Для англоканадца нет более страшного оскорбления, чем спутать его с американцем-янки, от которого он совершенно ничем не отличается. Франкоканадцы традиционно недолюбливали своих англоязычных соседей, но долгое время были самыми отчаянными патриотами Британской империи, которая их завоевала и языка которой они толком не понимали.

Арабы до сих пор не могут понять, принадлежат они к единой нации или же отдельными, пусть и родственными, нациями являются египтяне, ливийцы, иракцы и т.д. В Латинской Америке времен борьбы за независимость мечтали о единой нации, противостоящей говорящим на том же языке и таким же католикам-испанцам.
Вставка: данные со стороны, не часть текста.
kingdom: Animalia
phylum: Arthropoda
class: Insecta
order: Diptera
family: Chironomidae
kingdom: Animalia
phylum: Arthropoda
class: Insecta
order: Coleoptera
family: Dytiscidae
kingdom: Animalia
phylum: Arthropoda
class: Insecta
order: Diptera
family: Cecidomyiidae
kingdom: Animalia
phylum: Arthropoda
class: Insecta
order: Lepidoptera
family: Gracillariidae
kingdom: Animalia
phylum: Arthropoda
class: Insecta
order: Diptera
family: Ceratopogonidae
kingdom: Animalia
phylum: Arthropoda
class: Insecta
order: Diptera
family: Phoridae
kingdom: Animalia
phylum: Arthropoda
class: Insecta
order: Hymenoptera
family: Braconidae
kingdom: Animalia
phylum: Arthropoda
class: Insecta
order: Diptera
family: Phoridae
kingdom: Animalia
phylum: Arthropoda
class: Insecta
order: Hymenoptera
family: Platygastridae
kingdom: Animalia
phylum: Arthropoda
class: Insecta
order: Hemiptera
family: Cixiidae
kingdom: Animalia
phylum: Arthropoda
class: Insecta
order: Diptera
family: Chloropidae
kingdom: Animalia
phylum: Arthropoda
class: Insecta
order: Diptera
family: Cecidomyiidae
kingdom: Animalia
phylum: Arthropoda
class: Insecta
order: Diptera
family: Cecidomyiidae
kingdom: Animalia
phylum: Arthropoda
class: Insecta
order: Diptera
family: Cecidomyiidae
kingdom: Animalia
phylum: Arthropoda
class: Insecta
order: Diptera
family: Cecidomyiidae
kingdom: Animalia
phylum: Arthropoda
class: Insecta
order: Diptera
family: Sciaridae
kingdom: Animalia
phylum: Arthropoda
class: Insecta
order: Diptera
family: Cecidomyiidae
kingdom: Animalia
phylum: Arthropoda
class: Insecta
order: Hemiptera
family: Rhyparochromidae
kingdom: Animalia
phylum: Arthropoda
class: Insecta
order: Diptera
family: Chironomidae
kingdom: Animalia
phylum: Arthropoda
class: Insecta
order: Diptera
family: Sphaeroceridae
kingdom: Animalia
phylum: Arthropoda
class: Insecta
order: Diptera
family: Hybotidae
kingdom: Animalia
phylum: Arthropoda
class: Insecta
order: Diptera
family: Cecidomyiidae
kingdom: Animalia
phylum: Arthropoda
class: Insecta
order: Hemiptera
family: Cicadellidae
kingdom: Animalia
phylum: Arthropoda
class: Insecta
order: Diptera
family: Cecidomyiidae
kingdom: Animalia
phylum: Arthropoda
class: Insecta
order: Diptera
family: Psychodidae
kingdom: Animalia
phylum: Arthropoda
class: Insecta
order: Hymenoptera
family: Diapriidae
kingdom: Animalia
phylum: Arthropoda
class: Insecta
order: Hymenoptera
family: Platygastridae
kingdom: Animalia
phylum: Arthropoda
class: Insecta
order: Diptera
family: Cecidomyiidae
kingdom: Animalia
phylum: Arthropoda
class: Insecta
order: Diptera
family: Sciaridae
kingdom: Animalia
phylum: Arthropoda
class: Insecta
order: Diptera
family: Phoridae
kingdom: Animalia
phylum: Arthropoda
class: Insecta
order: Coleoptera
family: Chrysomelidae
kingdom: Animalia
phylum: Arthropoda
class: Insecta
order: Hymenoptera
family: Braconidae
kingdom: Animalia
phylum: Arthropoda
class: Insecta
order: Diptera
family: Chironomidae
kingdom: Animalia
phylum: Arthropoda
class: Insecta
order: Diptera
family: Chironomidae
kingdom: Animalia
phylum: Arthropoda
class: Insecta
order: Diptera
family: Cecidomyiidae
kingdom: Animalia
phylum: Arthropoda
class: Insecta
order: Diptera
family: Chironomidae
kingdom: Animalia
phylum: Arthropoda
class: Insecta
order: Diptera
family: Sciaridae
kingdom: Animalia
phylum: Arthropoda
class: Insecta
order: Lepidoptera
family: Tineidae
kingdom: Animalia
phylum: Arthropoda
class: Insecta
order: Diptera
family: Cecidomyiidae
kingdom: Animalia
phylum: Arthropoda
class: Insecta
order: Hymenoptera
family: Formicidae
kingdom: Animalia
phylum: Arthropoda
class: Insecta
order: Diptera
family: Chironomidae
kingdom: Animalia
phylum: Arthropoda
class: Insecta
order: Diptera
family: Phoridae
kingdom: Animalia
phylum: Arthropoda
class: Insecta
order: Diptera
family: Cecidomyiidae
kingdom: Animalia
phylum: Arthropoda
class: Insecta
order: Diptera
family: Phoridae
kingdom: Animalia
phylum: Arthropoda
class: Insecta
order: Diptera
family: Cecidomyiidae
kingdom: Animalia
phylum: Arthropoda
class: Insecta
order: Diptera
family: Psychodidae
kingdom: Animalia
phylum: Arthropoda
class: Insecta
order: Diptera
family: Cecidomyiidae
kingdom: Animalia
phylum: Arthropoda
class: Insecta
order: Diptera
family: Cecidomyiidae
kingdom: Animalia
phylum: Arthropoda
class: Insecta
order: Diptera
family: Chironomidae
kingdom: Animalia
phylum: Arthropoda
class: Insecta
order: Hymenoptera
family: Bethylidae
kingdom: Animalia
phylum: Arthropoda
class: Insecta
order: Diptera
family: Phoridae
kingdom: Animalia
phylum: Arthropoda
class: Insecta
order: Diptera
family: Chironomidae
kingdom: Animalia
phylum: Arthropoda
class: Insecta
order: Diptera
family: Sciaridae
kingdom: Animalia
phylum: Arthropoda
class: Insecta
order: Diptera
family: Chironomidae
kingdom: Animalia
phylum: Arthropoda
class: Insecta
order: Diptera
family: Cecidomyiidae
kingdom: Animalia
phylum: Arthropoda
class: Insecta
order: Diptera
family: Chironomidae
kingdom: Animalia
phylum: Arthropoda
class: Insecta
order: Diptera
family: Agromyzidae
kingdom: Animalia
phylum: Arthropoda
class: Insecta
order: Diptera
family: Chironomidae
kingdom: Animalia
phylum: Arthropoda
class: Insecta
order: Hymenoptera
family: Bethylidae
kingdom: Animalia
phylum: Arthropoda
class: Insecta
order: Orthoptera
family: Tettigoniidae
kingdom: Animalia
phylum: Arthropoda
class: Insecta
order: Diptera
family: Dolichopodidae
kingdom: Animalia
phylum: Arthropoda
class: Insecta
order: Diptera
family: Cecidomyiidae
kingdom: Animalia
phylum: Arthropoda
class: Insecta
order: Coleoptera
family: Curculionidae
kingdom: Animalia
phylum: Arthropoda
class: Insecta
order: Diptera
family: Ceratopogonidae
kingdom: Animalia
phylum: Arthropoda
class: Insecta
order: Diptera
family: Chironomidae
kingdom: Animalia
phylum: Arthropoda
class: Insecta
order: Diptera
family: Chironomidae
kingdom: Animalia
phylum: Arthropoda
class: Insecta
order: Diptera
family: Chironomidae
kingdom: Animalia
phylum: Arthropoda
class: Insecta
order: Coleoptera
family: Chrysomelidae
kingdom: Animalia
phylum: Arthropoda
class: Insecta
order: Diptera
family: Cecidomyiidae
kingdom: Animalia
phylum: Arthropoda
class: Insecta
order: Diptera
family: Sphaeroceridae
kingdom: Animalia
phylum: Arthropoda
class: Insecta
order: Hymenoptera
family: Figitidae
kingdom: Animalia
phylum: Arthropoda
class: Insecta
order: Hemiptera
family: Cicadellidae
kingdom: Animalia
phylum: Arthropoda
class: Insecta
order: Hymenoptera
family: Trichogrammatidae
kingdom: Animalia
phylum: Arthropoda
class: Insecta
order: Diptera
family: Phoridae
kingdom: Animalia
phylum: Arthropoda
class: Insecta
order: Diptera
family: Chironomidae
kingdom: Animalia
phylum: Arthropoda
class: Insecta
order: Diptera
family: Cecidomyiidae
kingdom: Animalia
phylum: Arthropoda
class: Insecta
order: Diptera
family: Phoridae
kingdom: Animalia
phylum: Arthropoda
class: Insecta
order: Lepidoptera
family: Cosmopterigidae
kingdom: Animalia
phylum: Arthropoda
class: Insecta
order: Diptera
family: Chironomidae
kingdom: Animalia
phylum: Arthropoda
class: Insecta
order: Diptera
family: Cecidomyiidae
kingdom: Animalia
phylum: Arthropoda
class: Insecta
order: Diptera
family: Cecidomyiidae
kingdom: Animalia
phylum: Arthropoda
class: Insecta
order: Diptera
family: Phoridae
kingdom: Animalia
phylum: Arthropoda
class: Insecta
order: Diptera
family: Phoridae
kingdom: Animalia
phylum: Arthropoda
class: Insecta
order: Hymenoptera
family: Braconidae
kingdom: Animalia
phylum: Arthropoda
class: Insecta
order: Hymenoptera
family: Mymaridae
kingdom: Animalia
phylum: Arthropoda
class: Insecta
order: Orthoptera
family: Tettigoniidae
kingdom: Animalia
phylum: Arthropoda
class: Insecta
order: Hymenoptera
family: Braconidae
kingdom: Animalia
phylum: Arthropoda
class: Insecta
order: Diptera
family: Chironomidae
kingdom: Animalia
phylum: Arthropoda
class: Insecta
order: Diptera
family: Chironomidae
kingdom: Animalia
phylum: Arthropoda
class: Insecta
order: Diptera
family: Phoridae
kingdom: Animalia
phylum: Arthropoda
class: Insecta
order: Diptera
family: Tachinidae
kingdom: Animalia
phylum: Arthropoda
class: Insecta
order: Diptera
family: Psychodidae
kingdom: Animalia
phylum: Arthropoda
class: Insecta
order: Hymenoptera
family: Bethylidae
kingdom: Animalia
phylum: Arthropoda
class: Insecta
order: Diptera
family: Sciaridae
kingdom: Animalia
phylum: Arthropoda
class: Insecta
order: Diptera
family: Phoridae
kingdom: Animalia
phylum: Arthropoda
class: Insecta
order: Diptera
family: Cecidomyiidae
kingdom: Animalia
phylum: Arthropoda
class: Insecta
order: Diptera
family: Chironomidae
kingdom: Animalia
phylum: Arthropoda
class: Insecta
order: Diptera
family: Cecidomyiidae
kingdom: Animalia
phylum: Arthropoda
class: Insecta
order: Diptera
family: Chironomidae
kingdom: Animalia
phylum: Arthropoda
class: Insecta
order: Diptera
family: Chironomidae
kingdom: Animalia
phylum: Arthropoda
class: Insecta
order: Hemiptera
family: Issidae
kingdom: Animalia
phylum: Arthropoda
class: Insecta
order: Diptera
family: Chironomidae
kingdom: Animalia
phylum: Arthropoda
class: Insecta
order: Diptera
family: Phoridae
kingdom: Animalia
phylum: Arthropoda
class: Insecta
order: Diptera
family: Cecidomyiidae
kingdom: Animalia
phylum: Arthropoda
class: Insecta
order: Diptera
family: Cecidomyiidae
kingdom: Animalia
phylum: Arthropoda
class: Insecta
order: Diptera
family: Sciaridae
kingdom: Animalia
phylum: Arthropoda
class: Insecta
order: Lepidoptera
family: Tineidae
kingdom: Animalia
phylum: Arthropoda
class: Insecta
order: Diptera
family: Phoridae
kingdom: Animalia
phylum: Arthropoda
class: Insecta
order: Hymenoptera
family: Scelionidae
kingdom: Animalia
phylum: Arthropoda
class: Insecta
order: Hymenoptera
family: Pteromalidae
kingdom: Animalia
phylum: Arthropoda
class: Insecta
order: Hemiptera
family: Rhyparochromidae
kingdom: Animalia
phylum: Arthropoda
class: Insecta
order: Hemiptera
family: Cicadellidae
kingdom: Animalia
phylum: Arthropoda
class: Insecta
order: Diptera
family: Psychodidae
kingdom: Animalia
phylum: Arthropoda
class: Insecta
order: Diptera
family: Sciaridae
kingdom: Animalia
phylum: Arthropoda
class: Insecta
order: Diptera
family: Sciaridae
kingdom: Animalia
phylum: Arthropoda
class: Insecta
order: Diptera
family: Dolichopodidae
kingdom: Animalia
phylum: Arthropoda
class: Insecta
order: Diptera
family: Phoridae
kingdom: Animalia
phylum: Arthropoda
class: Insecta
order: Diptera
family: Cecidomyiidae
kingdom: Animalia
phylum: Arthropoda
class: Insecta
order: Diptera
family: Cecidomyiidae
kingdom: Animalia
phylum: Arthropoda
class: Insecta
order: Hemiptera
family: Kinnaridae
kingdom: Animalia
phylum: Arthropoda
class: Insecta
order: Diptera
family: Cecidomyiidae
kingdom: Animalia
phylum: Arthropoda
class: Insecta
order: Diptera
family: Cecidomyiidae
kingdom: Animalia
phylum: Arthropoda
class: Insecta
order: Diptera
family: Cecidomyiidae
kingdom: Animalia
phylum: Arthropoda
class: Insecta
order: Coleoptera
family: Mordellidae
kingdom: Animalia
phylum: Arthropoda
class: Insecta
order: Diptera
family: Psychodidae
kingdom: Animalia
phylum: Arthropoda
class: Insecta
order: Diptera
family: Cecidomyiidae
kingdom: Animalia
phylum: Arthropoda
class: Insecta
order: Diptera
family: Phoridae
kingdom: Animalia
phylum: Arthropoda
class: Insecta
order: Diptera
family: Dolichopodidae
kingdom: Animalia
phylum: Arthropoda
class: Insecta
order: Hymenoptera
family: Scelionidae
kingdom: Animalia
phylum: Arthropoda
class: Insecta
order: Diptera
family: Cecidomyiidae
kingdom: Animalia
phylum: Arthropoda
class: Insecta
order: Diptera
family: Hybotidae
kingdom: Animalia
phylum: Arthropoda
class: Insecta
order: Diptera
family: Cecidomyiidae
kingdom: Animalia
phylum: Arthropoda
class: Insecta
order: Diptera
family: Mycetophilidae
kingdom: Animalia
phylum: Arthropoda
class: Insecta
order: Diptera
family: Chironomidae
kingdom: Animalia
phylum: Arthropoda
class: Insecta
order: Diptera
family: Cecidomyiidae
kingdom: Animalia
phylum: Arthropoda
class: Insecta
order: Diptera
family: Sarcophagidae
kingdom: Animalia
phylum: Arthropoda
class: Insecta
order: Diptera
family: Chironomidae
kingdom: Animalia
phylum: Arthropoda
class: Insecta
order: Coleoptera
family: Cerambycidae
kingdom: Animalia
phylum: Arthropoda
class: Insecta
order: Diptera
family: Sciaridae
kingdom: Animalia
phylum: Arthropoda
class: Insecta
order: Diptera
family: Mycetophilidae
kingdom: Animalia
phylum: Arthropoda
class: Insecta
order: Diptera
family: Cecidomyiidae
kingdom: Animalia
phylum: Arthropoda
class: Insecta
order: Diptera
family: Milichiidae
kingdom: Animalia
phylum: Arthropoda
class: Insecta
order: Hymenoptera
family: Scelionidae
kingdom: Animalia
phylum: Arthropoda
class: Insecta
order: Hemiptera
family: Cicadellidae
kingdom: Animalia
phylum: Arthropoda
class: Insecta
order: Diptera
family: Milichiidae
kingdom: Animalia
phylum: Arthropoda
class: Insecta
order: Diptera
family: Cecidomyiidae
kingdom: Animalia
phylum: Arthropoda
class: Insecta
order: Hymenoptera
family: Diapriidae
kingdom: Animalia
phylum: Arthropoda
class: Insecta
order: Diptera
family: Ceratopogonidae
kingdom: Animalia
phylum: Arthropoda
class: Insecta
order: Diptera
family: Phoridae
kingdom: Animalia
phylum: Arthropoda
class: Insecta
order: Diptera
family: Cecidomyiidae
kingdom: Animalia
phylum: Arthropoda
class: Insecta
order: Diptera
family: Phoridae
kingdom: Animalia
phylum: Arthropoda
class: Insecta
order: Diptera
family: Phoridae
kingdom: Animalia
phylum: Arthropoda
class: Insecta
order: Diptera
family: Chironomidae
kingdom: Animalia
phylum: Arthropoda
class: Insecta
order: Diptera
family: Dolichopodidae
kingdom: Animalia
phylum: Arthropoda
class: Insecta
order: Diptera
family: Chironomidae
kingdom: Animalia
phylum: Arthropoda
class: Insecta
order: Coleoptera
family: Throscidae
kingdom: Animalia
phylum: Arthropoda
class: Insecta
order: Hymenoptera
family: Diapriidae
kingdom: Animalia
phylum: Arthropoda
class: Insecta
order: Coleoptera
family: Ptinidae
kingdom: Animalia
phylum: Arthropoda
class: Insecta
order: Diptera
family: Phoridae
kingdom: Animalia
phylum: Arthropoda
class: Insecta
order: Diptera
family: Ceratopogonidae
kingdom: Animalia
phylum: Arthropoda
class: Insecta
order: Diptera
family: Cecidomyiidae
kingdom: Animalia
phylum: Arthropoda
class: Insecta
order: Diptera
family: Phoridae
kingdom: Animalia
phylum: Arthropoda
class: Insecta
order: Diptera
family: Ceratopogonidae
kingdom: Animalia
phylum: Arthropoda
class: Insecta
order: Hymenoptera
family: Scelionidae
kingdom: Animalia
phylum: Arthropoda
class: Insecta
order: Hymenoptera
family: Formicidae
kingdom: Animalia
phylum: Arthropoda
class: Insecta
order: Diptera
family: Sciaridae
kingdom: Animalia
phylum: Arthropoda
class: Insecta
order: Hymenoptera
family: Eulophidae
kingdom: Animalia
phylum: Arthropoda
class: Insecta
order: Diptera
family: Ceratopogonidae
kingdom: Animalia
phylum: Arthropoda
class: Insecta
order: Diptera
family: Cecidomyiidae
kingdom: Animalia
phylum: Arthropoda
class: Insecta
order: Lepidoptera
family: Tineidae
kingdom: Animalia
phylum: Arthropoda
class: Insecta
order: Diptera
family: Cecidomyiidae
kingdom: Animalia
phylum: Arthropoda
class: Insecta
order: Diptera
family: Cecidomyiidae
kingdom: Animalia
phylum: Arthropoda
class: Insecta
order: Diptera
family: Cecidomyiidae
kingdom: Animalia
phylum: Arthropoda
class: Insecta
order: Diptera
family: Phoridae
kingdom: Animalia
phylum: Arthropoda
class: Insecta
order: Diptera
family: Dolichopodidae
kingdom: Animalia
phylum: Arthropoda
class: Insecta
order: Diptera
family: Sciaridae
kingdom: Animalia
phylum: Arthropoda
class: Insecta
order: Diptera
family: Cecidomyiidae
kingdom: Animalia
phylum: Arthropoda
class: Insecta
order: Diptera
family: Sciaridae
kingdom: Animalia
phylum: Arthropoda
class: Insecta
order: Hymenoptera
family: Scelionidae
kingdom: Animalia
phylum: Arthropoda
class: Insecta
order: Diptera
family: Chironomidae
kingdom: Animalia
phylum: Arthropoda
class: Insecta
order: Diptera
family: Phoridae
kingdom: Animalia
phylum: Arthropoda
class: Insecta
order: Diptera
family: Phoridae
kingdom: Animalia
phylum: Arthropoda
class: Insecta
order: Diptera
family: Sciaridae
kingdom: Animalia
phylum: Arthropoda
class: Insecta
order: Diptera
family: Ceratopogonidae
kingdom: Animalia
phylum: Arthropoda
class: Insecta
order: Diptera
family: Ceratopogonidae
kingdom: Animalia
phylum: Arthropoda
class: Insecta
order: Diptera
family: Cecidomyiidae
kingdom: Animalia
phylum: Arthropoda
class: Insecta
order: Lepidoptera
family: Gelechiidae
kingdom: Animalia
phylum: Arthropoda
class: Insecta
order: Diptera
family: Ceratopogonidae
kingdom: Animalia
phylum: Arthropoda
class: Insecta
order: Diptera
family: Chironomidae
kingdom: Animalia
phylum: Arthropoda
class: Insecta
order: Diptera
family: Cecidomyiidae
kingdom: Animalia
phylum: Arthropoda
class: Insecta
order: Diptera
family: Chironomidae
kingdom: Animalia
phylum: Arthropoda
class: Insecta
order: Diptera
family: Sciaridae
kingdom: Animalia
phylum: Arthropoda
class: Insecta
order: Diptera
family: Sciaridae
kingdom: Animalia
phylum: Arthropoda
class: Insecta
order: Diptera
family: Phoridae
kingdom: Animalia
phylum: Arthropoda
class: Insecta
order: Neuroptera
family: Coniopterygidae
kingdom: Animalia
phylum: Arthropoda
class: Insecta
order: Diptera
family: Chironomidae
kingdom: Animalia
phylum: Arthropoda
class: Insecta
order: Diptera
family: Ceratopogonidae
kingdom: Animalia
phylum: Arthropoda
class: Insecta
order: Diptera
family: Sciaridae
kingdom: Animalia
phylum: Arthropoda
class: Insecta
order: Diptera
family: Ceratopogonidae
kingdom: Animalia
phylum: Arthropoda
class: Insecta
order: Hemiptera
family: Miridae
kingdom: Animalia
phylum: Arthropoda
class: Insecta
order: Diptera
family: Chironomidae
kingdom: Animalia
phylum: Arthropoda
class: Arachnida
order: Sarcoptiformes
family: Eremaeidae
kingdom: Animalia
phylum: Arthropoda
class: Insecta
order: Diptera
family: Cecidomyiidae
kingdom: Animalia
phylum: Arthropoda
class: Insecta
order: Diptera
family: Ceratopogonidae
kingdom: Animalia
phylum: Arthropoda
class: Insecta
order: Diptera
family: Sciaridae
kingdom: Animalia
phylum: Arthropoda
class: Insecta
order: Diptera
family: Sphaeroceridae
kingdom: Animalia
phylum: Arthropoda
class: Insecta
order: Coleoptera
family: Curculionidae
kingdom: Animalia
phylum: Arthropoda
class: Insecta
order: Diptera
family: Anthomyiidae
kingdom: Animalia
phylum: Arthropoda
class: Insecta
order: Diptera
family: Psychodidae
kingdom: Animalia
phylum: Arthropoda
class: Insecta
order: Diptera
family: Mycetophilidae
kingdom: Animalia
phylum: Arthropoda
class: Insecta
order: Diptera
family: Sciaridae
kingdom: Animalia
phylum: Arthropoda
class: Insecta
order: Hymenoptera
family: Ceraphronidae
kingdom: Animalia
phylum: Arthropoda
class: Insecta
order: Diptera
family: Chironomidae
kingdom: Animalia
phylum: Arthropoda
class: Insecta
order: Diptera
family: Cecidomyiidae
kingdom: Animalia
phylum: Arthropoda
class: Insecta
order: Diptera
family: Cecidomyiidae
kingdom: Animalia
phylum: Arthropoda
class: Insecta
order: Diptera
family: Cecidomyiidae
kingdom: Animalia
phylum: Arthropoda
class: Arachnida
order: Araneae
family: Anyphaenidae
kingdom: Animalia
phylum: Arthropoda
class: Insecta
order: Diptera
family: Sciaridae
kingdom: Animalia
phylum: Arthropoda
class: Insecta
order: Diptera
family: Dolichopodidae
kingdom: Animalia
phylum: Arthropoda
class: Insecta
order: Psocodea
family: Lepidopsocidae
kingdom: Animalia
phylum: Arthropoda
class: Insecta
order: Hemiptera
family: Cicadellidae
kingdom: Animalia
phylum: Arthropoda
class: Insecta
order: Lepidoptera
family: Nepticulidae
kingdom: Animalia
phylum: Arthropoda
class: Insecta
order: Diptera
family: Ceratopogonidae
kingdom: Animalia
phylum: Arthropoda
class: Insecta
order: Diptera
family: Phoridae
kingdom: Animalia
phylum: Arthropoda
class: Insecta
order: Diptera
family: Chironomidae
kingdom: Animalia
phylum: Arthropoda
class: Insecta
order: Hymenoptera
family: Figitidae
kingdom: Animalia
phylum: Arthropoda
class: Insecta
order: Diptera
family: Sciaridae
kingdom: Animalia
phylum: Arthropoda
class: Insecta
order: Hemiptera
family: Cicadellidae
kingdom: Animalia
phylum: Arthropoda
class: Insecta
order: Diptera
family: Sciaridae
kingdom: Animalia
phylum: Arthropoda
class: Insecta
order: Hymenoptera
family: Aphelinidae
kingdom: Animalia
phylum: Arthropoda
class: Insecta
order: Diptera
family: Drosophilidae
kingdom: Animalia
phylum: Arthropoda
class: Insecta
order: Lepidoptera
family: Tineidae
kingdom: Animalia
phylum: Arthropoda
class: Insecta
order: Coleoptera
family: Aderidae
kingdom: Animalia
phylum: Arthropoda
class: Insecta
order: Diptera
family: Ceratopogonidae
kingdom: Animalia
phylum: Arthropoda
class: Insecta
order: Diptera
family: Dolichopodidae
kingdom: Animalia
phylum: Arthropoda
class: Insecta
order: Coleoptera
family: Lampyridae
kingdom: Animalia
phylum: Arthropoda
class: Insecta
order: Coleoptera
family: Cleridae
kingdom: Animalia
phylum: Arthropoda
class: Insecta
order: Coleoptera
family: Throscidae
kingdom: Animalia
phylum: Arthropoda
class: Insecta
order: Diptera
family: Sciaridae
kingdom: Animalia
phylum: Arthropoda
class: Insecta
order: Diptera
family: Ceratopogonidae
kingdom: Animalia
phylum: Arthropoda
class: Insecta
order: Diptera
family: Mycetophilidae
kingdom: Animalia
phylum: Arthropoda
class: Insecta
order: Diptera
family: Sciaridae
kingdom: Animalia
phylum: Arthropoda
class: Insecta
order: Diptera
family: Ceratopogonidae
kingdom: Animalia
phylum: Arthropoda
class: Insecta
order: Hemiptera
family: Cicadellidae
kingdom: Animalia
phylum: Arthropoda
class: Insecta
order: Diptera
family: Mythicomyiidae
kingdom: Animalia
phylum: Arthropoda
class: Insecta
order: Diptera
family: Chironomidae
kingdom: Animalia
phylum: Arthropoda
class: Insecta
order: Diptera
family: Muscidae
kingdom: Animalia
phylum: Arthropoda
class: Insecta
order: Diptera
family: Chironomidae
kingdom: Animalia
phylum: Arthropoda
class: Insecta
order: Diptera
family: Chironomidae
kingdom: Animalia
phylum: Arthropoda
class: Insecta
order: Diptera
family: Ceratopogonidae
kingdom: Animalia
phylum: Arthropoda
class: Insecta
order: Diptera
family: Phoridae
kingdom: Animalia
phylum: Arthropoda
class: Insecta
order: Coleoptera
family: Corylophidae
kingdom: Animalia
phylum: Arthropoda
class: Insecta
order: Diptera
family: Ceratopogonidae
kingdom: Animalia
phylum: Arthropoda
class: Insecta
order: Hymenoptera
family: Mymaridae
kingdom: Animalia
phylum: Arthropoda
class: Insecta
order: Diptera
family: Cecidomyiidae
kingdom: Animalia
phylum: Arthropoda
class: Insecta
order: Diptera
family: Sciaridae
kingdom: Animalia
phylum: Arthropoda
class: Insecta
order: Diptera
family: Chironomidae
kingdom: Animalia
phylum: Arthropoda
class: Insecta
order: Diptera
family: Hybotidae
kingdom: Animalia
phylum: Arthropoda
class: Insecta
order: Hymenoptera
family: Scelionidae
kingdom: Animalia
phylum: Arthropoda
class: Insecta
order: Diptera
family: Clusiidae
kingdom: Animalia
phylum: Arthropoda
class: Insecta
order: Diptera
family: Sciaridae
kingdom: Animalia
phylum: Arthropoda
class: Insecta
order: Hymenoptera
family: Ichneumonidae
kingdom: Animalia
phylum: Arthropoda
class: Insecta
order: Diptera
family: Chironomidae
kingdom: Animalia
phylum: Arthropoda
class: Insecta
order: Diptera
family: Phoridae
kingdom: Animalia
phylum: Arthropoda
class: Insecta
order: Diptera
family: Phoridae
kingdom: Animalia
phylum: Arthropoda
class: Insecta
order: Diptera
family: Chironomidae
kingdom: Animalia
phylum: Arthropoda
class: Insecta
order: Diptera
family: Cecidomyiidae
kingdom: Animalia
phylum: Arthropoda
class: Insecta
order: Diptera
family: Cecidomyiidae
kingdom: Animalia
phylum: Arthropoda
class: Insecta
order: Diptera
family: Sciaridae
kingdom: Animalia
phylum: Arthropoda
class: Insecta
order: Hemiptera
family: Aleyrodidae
Но за распадом Испанской империи последовал и распад Великой Колумбии, в результате которой сложились различные нации - с собственными традициями, культурой, историей.

Список можно продолжить. Ведь даже самый простой, казалось бы, признак - «общность языка» - не является бесспорным. Границы между языками и диалектами расплывчаты. Российская империя не признавала за украинским языком права на существование, он считался диалектом. И в самом деле, различия между украинским и русским, белорусским и русским языками не больше (а в ряде случаев -меньше), чем различия между диалектами в Италии и Гер мании.

Когда в конце XIX века формировались современные балканские языки, филологи, движимые романтической традицией, отправлялись в самые отдаленные горные деревни, чтобы записать там «настоящий» сербский или болгарский. Болгары записывали норму языка на востоке страны, сербы на западе. Если бы они поступили наоборот и записывали язык, на котором говорили в приграничных селениях, Болгария и Сербия сегодня говорили бы на одном языке. А македонский, признанный языком в Югославии, так и остался диалектом в Болгарии.

Когда одного известного филолога спросили, в чем все таки принципиальное различие между языком и диалектом, он, подумав, ответил: у языка есть армия.

В этом, пожалуй, и ответ на все вопросы. Не единство языка, крови или веры создает нацию, а государство.